→ **Instructions to follow**: Give back, unchanged, each line from the one containing "2. **高性能并发控制**：如无锁数据结构的实现。" through the last line of the entries below.

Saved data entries
========

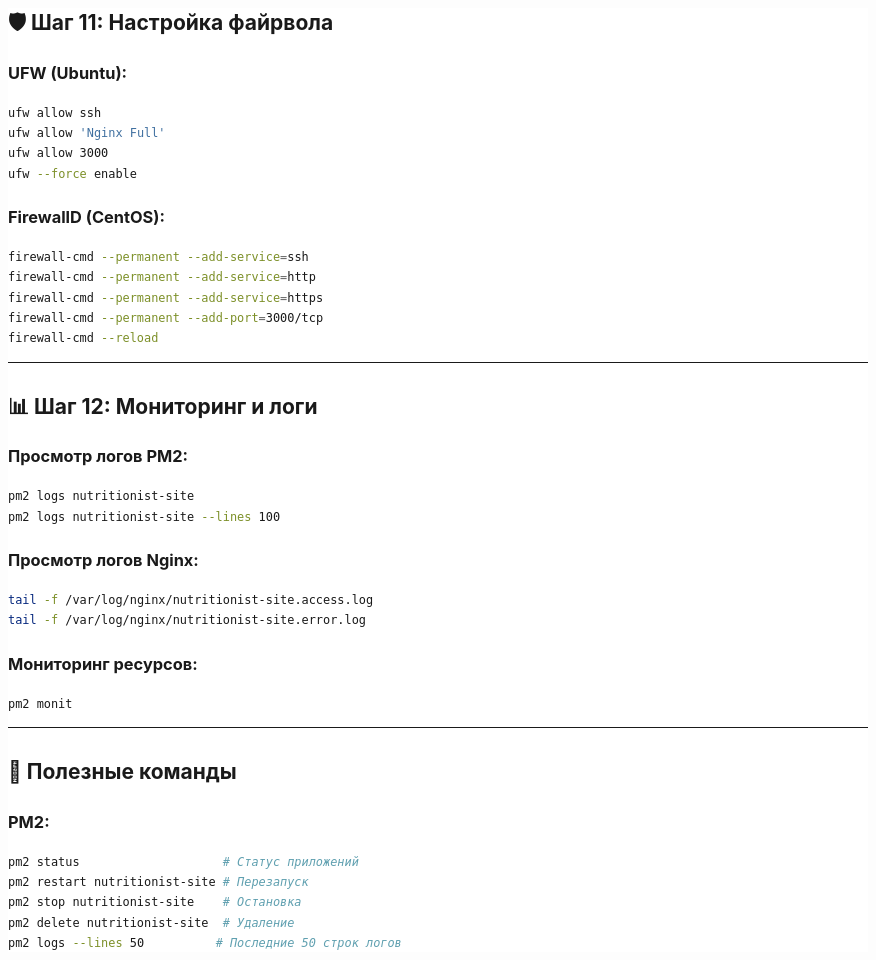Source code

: 
## 🛡️ Шаг 11: Настройка файрвола

### UFW (Ubuntu):
```bash
ufw allow ssh
ufw allow 'Nginx Full'
ufw allow 3000
ufw --force enable
```

### FirewallD (CentOS):
```bash
firewall-cmd --permanent --add-service=ssh
firewall-cmd --permanent --add-service=http
firewall-cmd --permanent --add-service=https
firewall-cmd --permanent --add-port=3000/tcp
firewall-cmd --reload
```

---

## 📊 Шаг 12: Мониторинг и логи

### Просмотр логов PM2:
```bash
pm2 logs nutritionist-site
pm2 logs nutritionist-site --lines 100
```

### Просмотр логов Nginx:
```bash
tail -f /var/log/nginx/nutritionist-site.access.log
tail -f /var/log/nginx/nutritionist-site.error.log
```

### Мониторинг ресурсов:
```bash
pm2 monit
```

---

## 🔧 Полезные команды

### PM2:
```bash
pm2 status                    # Статус приложений
pm2 restart nutritionist-site # Перезапуск
pm2 stop nutritionist-site    # Остановка
pm2 delete nutritionist-site  # Удаление
pm2 logs --lines 50          # Последние 50 строк логов
```
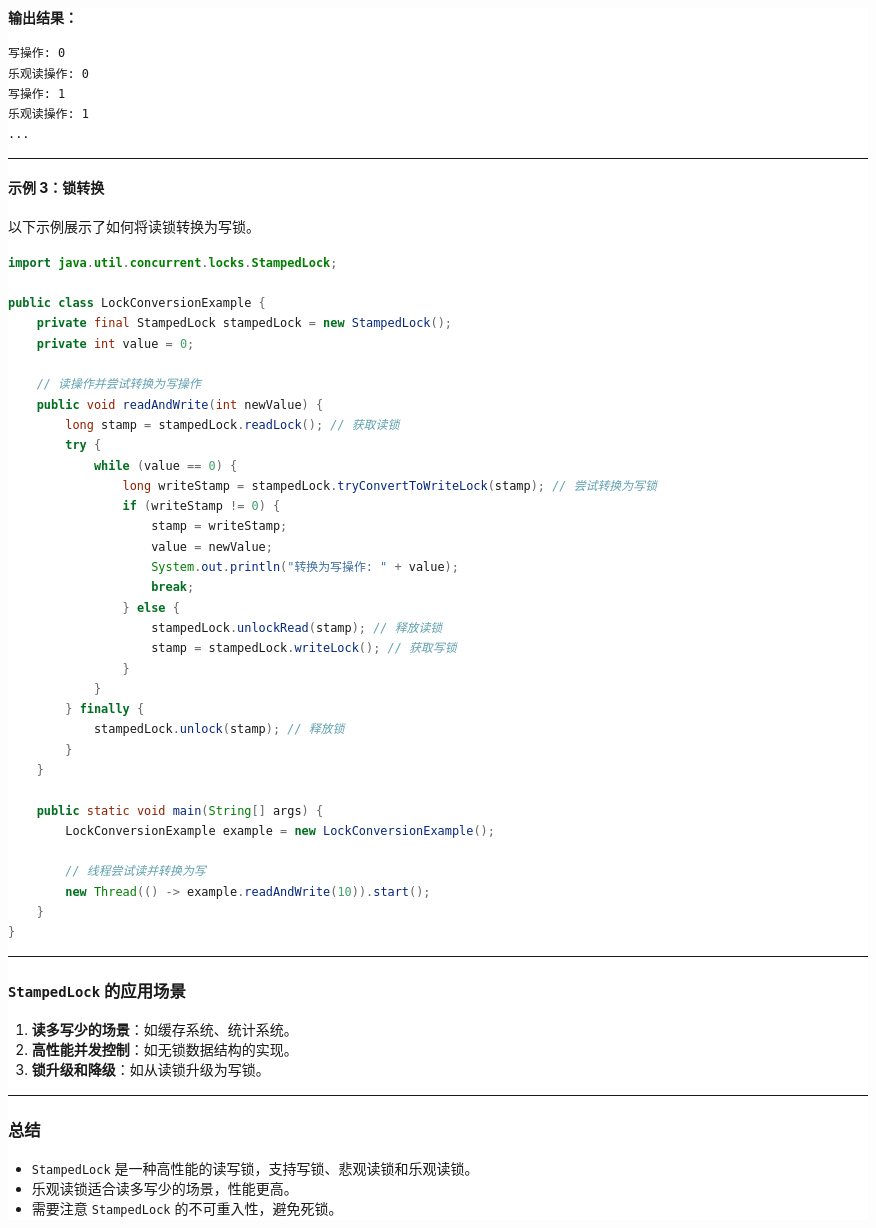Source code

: **输出结果：**
```
写操作: 0
乐观读操作: 0
写操作: 1
乐观读操作: 1
...
```

---

#### 示例 3：锁转换
以下示例展示了如何将读锁转换为写锁。

```java
import java.util.concurrent.locks.StampedLock;

public class LockConversionExample {
    private final StampedLock stampedLock = new StampedLock();
    private int value = 0;

    // 读操作并尝试转换为写操作
    public void readAndWrite(int newValue) {
        long stamp = stampedLock.readLock(); // 获取读锁
        try {
            while (value == 0) {
                long writeStamp = stampedLock.tryConvertToWriteLock(stamp); // 尝试转换为写锁
                if (writeStamp != 0) {
                    stamp = writeStamp;
                    value = newValue;
                    System.out.println("转换为写操作: " + value);
                    break;
                } else {
                    stampedLock.unlockRead(stamp); // 释放读锁
                    stamp = stampedLock.writeLock(); // 获取写锁
                }
            }
        } finally {
            stampedLock.unlock(stamp); // 释放锁
        }
    }

    public static void main(String[] args) {
        LockConversionExample example = new LockConversionExample();

        // 线程尝试读并转换为写
        new Thread(() -> example.readAndWrite(10)).start();
    }
}
```

---

### `StampedLock` 的应用场景
1. **读多写少的场景**：如缓存系统、统计系统。
2. **高性能并发控制**：如无锁数据结构的实现。
3. **锁升级和降级**：如从读锁升级为写锁。

---

### 总结
- `StampedLock` 是一种高性能的读写锁，支持写锁、悲观读锁和乐观读锁。
- 乐观读锁适合读多写少的场景，性能更高。
- 需要注意 `StampedLock` 的不可重入性，避免死锁。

========

→ **Result for this exercise**:
2. **高性能并发控制**：如无锁数据结构的实现。
3. **锁升级和降级**：如从读锁升级为写锁。

---

### 总结
- `StampedLock` 是一种高性能的读写锁，支持写锁、悲观读锁和乐观读锁。
- 乐观读锁适合读多写少的场景，性能更高。
- 需要注意 `StampedLock` 的不可重入性，避免死锁。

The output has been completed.